EXCERPT TO READ:
* * * *
ARREST FOR WEARING PANTS GALVANIZES WOMEN IN SUDAN

by Gwen Thompkins

October 13, 2009
http://www.npr.org/templates/story/story.php?storyId=113742207

An unusual invitation circulated on e-mail in East Africa not long ago: "Lubna Ahmed Hussein invites you to attend her court [date] and flogging under Article 1-5-2 of the Criminal Code of 1991 [for] clothing causing harassment to public sentiment."

On that e-mail hangs a pair of pants that helped galvanize the women's movement in Sudan.

Under Sudan's decency law, any man can accuse any woman of dressing indecently. She could have bare wrists or a bare head, or she could be wearing trousers.

In July, police nabbed Hussein and several other trouser-wearing women at a Khartoum nightclub for violating the criminal code.

The Birth Of An Activist

Nile Avenue is one of the prettiest streets in all of Khartoum. There's a long line of royal palm trees, a red-carpeted palace, and a view of the Blue Nile before it meets the White Nile and flows to Egypt.

At sundown, people sit along a grassy bank of the river, playing cards and drinking hot black tea. But between the tea vendors and Tinky Winky Teletubby balloons for sale, there are government security agents everywhere.

And they're staring. For any woman looking to get arrested for the crime of wearing pants, Nile Avenue is the place to be.

Hussein says it happens a lot.

"Yes, I've seen in Nile Avenue, the police have arrested some of the girls who are wearing pants," she says. "Now, if you go to Nile Avenue wearing pants, they will arrest you."

That's where Hussein was arrested. When Hussein said the decency law was unconstitutional, the officer wasn't interested.

"I told him, 'This is against the law,' " she recalls. "And they replied, 'If you don't like the law, go to parliament and tell them.' "

Hussein hired a team of lawyers. She quit her job at the United Nations to press the case. She connected with women's groups. And she became an activist.

"I was very angry, and I was thinking that I would do the media campaign in a way that the government sponsoring these laws never rest again," Hussein says.

'This Is Our Society'

Women wear trousers in Khartoum all the time. But every year, tens of thousands of them are detained under Article 1-5-2 of the nation's criminal code, which has more weight than the constitution. The article penalizes "an act contrary to public morals," "an obscene outfit," and anything "causing annoyance to public feelings."

Scholar Abdul Rahim Ali Ibrahim cites the Quran and Shariah, or Islamic law. "It can be translated as, 'The responsibility of society and government to look after Islamic values by encouraging what's good and preventing what is evil or bad,' " he says.

By taking her case to court, Hussein faced the maximum penalty of 40 lashes and the loss of her reputation.

"For any girl to be taken to court because she has infringed the law of decency is not something that a Sudanese girl would like to do," Ibrahim says. "I think it's very embarrassing. This is our society."

Imams preached against Hussein at the mosques. Fundamentalists called her and her supporters prostitutes and homosexuals. She got death threats. So why did she continue?
* * * *
Images of plotted data

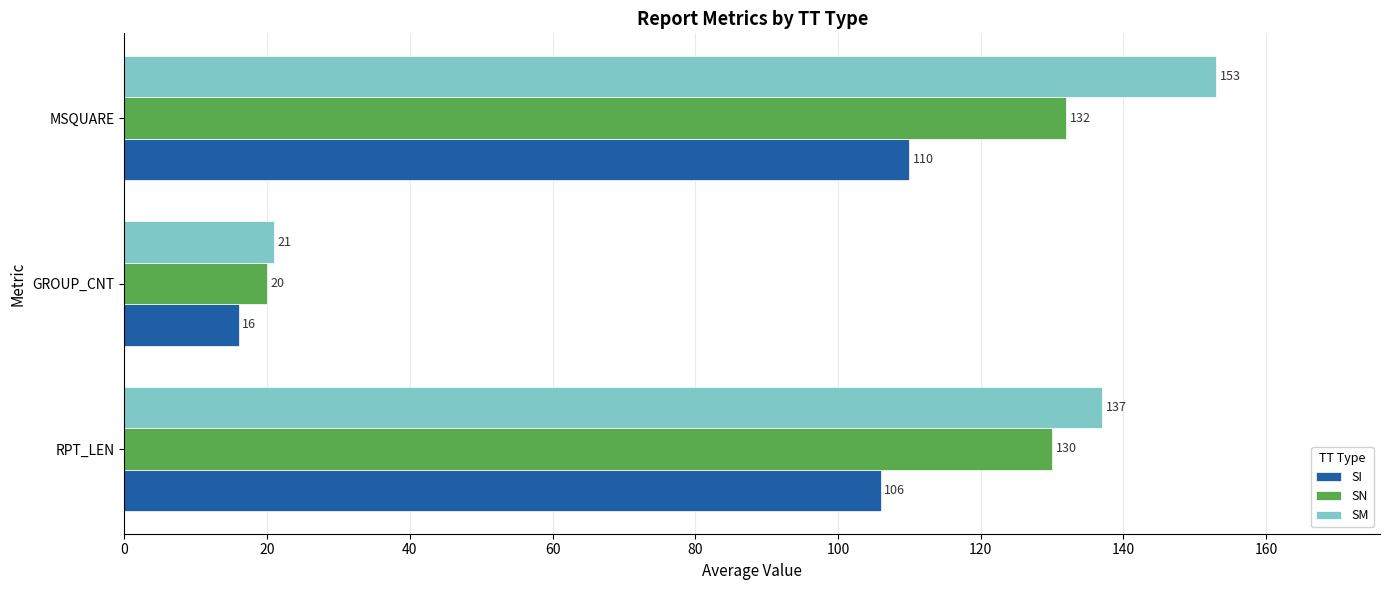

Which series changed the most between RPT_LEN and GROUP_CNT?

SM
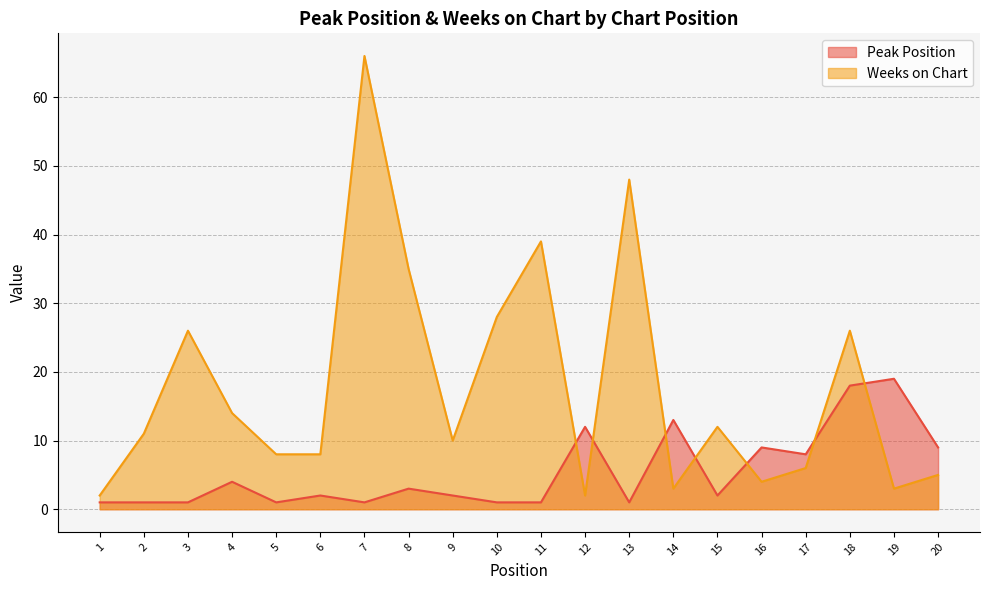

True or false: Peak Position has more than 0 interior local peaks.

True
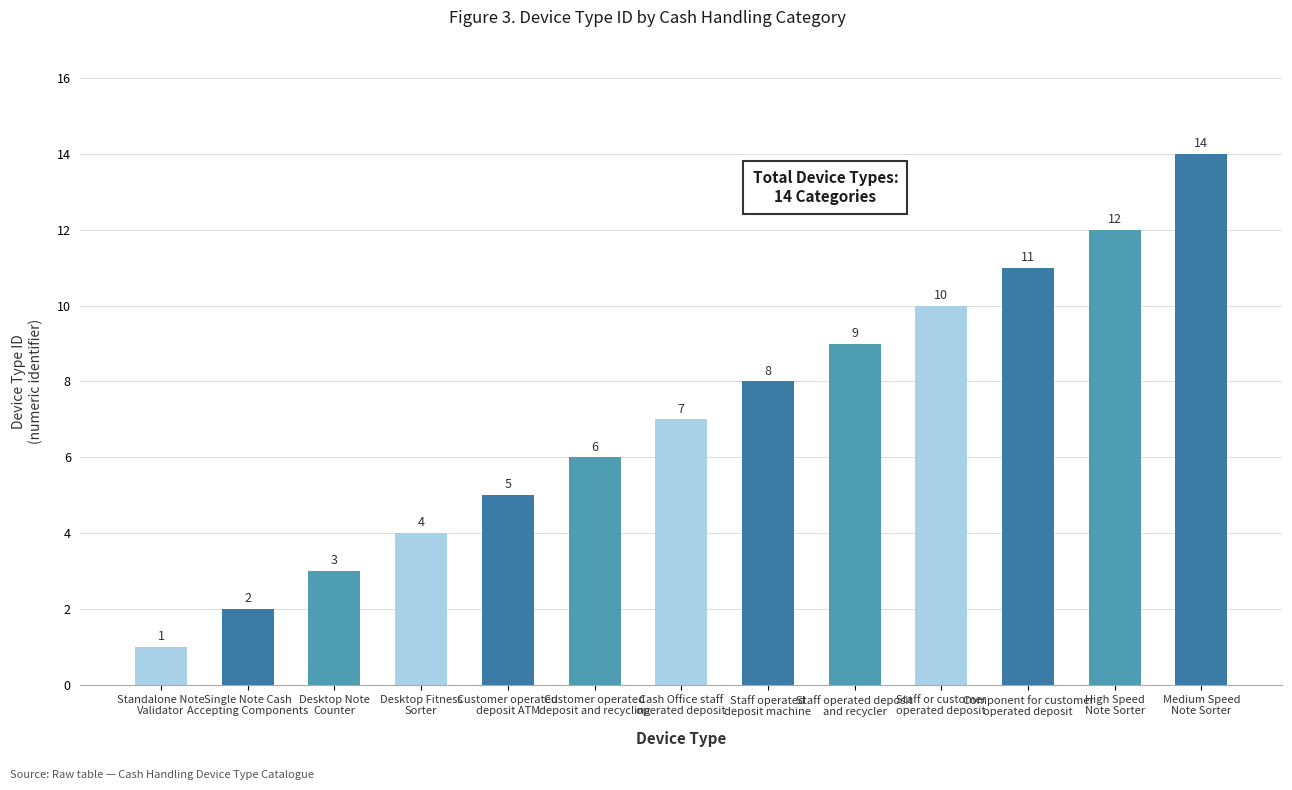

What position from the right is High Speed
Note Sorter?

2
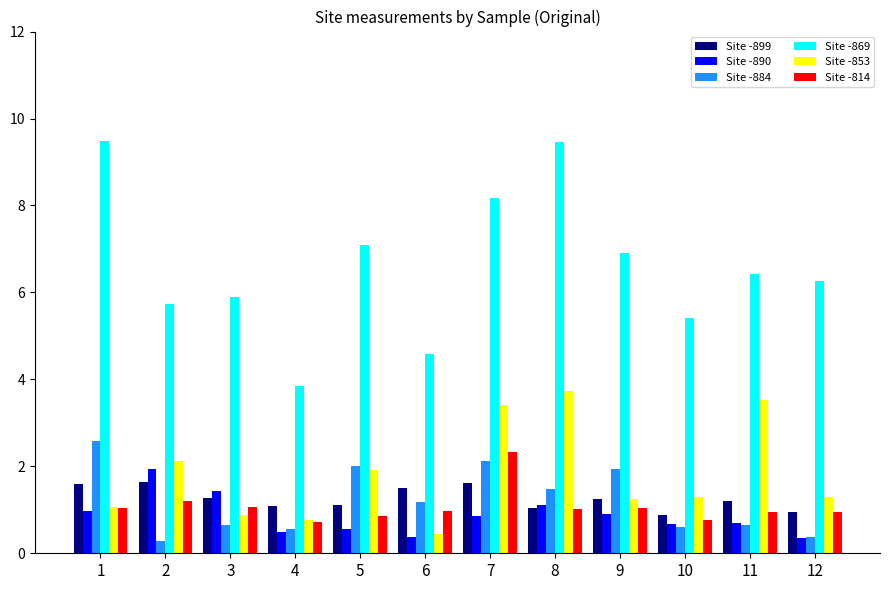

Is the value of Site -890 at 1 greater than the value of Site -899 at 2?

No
* * * *
COMPLETE THE FOLLOWING:
#1 Please decide whether each statement agrees with the article on Sudan's decency law, answering yes or no and quoting the words of the article that settle it. (a) Under Sudan's decency law, only police officers can accuse a woman of dressing indecently. (b) Hussein left her job at the United Nations to pursue her case. (c) Article 1-5-2 of the criminal code carries less weight than the constitution.
#2 Recast the entries as a numbered list, starting at the line with "Is the value" and running through the end of the entries, with blank lines omitted.

EXPECTED OUTPUTS:
#1
(a) No: "any man can accuse any woman of dressing indecently."
(b) Yes: "She quit her job at the United Nations to press the case."
(c) No: "which has more weight than the constitution."

#2
1. Is the value of Site -890 at 1 greater than the value of Site -899 at 2?
2. No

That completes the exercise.